▸ STATED TASK
Copy word for word the lines of the data from the one containing "order: Lepidoptera" through the last line, including both.
::: MATERIAL :::
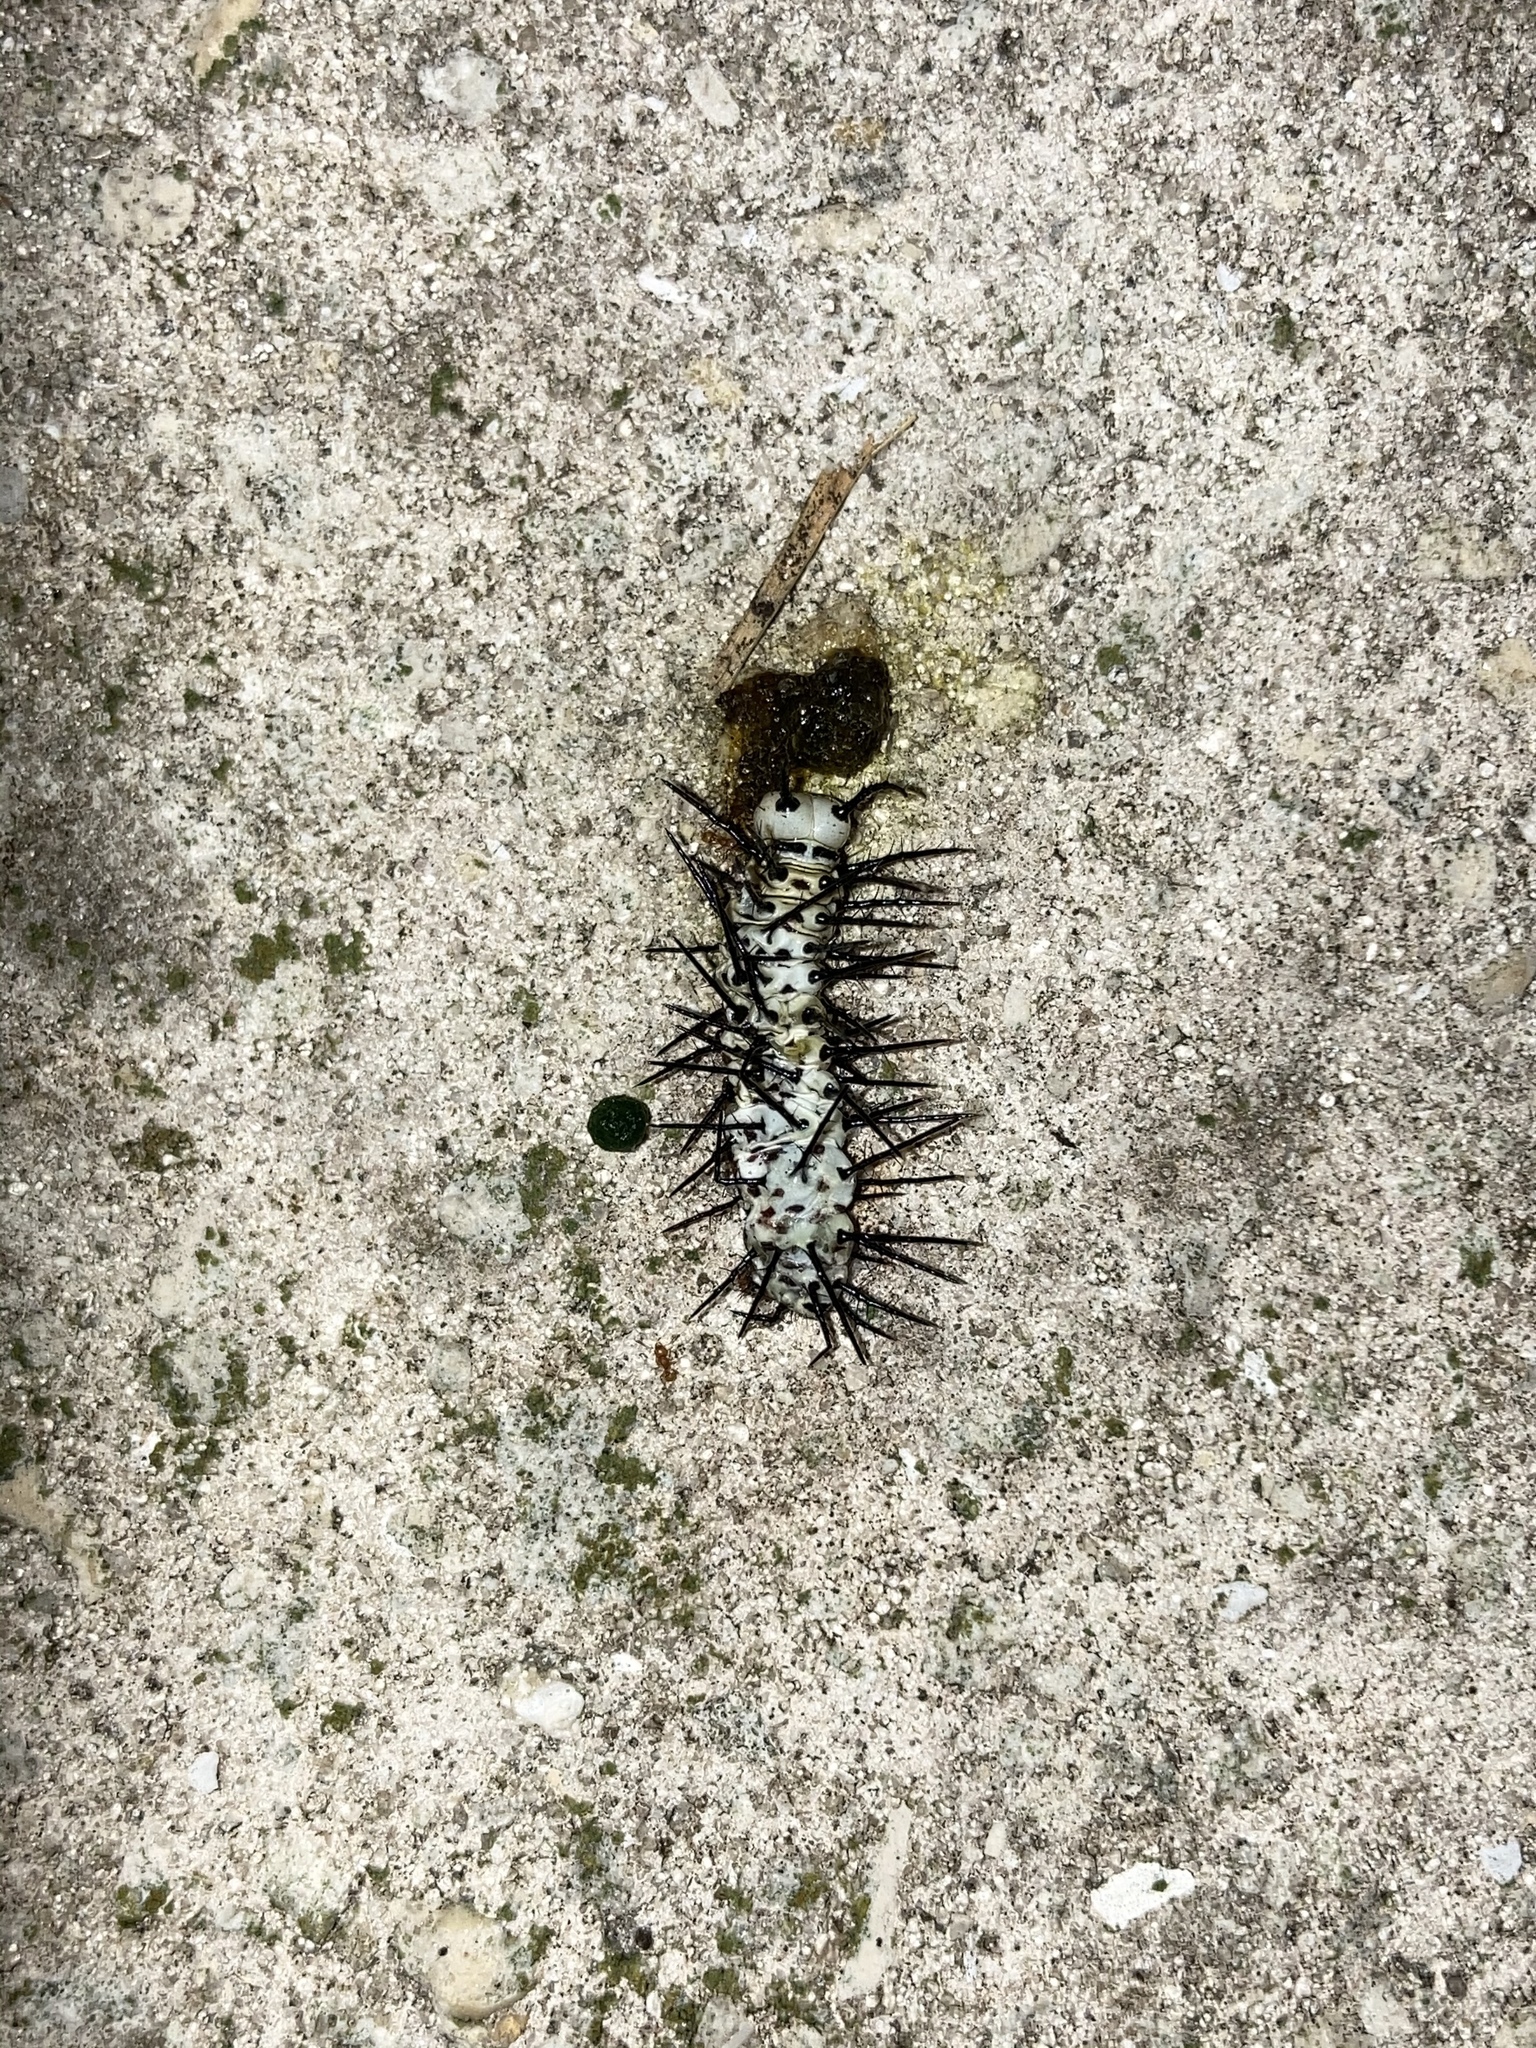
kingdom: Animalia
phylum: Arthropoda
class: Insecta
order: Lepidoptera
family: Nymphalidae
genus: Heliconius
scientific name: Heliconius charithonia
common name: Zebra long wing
:::
▸ SOLVED PROBLEM
order: Lepidoptera
family: Nymphalidae
genus: Heliconius
scientific name: Heliconius charithonia
common name: Zebra long wing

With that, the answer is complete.